Twinge

By Lynne_Katrea

Disclaimer: I do not own any characters from any anime! These are from Akira Toriama.

Sorry this is short and odd.

As I stand there watching my dad look at my younger brother Goten for the first time, something feels different. Could this be a twinge of…jealousy? I'm supposed to be dad's little boy, not him. Whatever happened to us hanging out and training together? Now he's playing with Goten. What about me? Have I been forgotten? I know I shouldn't feel like this, especially since this is dad's first day back on earth in seven years, but I can't help it.
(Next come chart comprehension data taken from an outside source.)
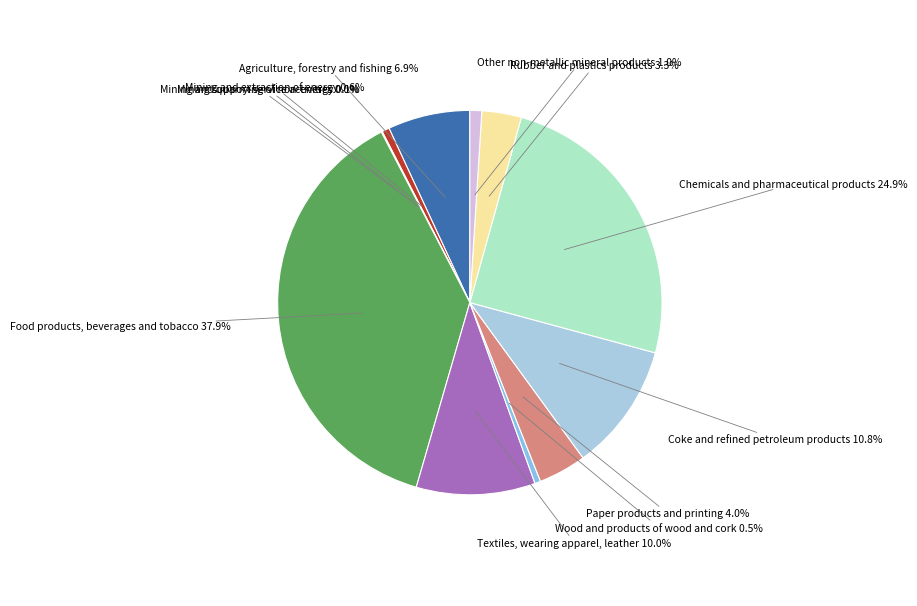

Rank the categories by value from highest to lowest.

Food products, beverages and tobacco, Chemicals and pharmaceutical products, Coke and refined petroleum products, Textiles, wearing apparel, leather, Agriculture, forestry and fishing, Paper products and printing, Rubber and plastics products, Other non-metallic mineral products, Mining and extraction of energy, Wood and products of wood and cork, Mining and quarrying of non-energy, Mining support service activities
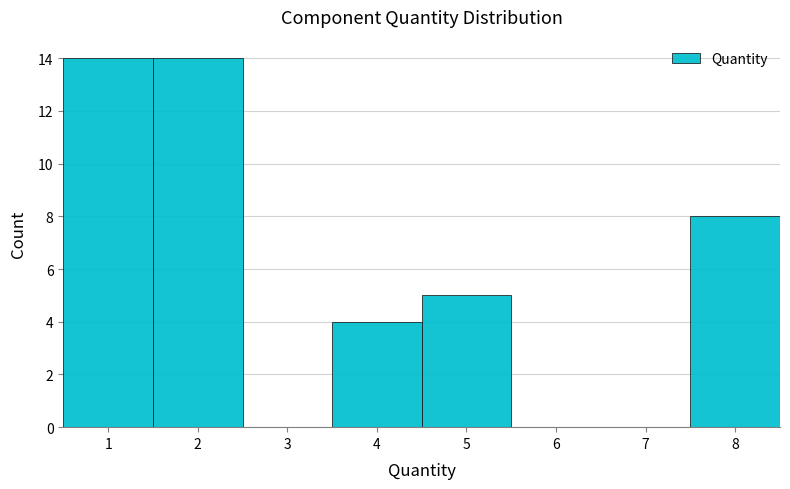

What is the height of the bar covering 1.5 to 2.5 on the x-axis? The values are not printed on the chart, so give them approximately, as read against the axis.

14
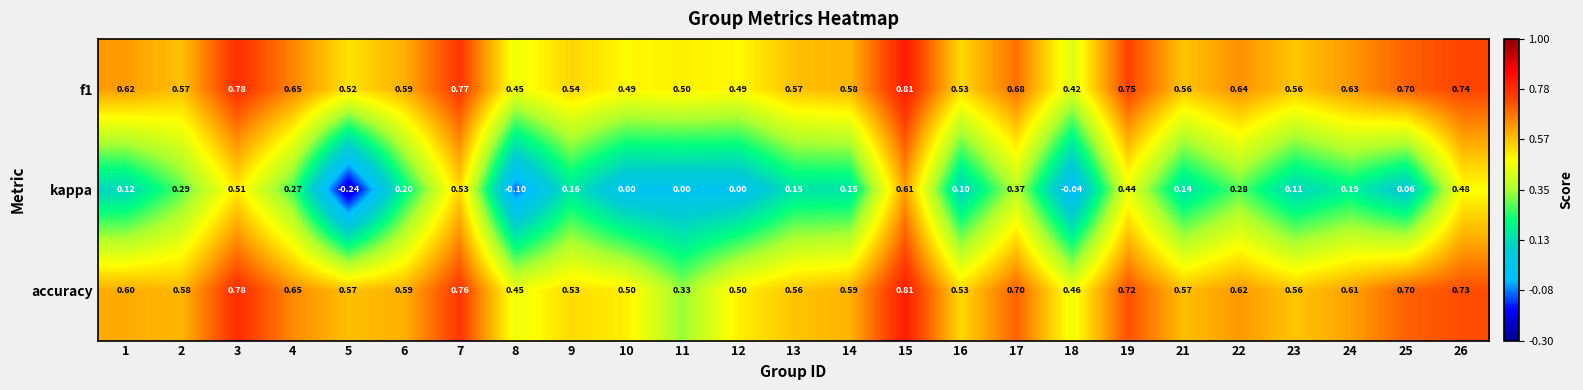

Which series changed the most between 22 and 25?

kappa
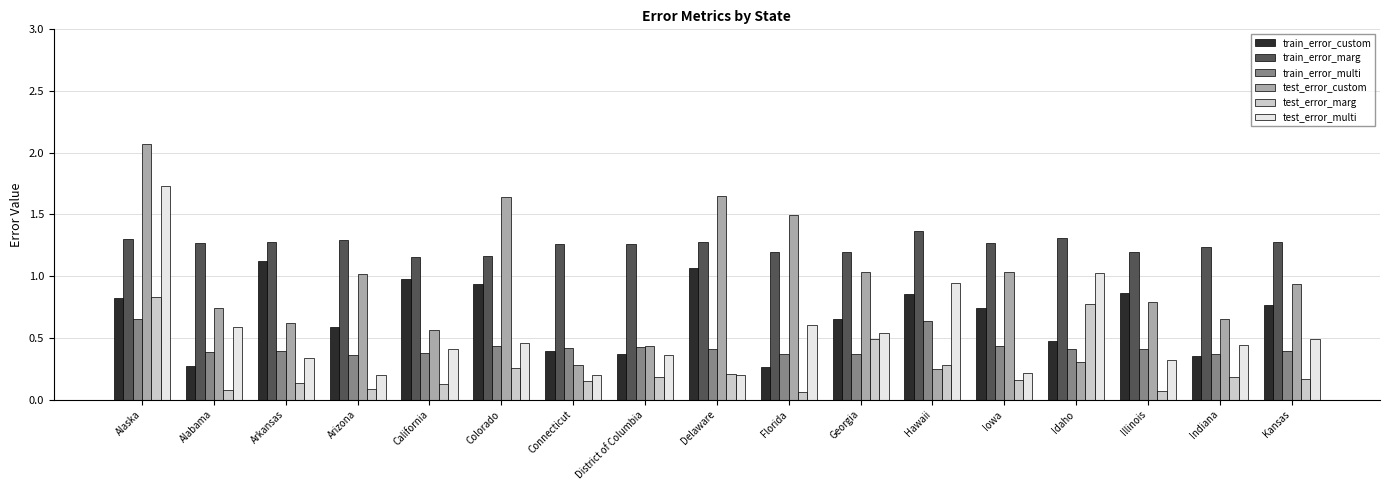

Which label corresponds to the largest value in the chart?

Alaska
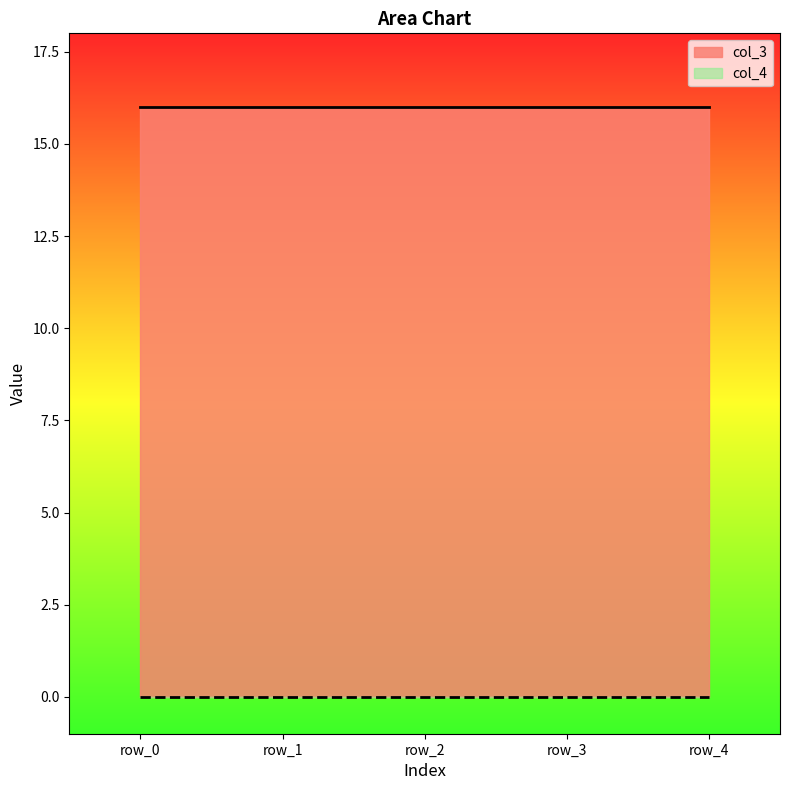

Is the value of col_3 at row_0 greater than the value of col_4 at row_1?

Yes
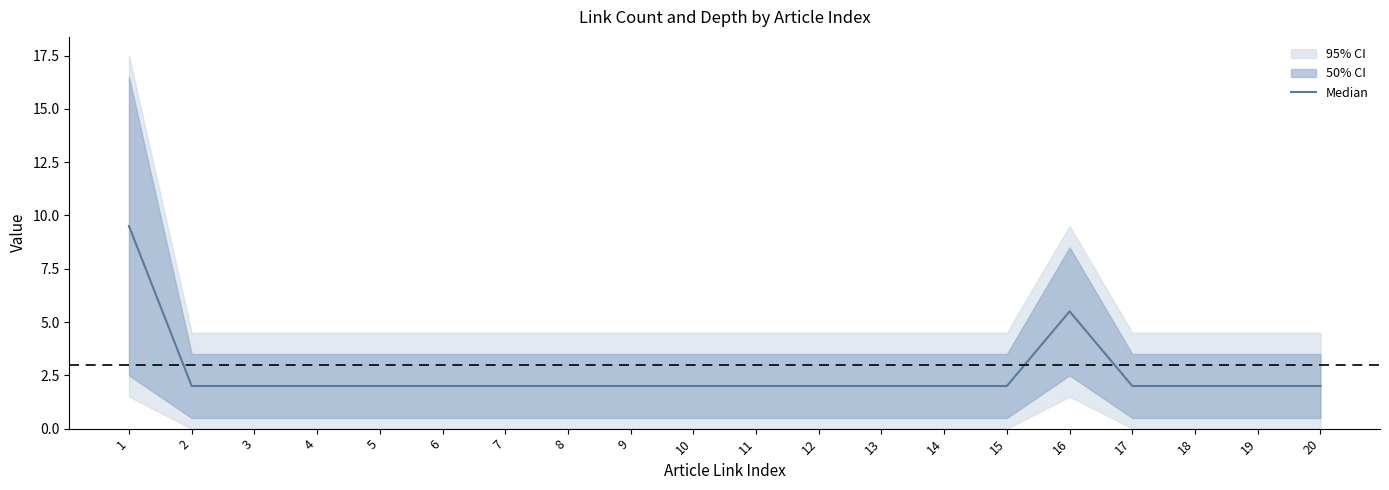

How many points are higher than both their immediate neighbors (excluding endpoints)?

1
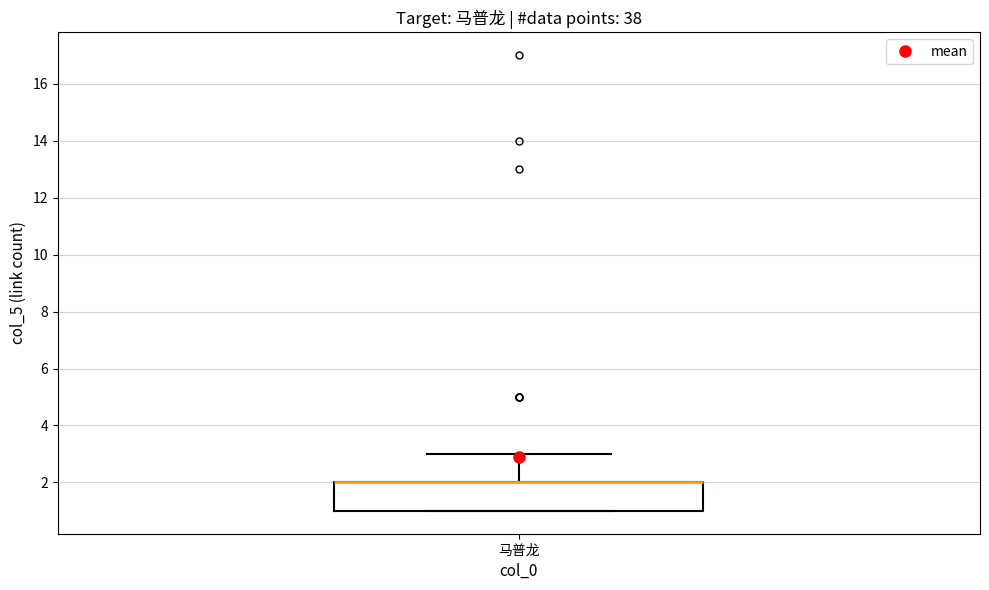

Transcribe this box plot: give where the median line is, the range the box spans, and where the two whiskers end, as read against the y-axis. The values are not printed on the chart, so give them approximately, as read against the axis.

median 2 (drawn on the box's upper edge), box 1 to 2, whiskers 1 to 3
I was the only child in dad's eyes for so long, and now there's Goten. Even mom is easier on him than she was on me. Why? Why is it like this? I'm not mad at Goten. I can't be mad at him. It's not his fault at all. It's no ones fault. I guess this is what it feels like being he oldest child…and the only child for so long. I need to learn the most important lesson in a family. Sharing. This could help me in the long run. I need to share. I owe it to mom, dad, and Goten. Mom has missed dad so much, sometimes she goes into depression and it worried her. Goten never met dad before, and he finally has one. Dad never new he had another son. I will step back a bit and let everyone settle down. Besides, dad only has enough time to be with us for twenty-four hours. I still feel jealous, but I won't think of my own happiness, only the tournament. I can't wait to fight again. I can't wait to watch my dad fight. This is going to be great.



End.



Ok. I know Gohan would never say this. He's too happy-go-lucky at times for this, but oh well. Please don't bash me too hard. I'll write later. Bai bai.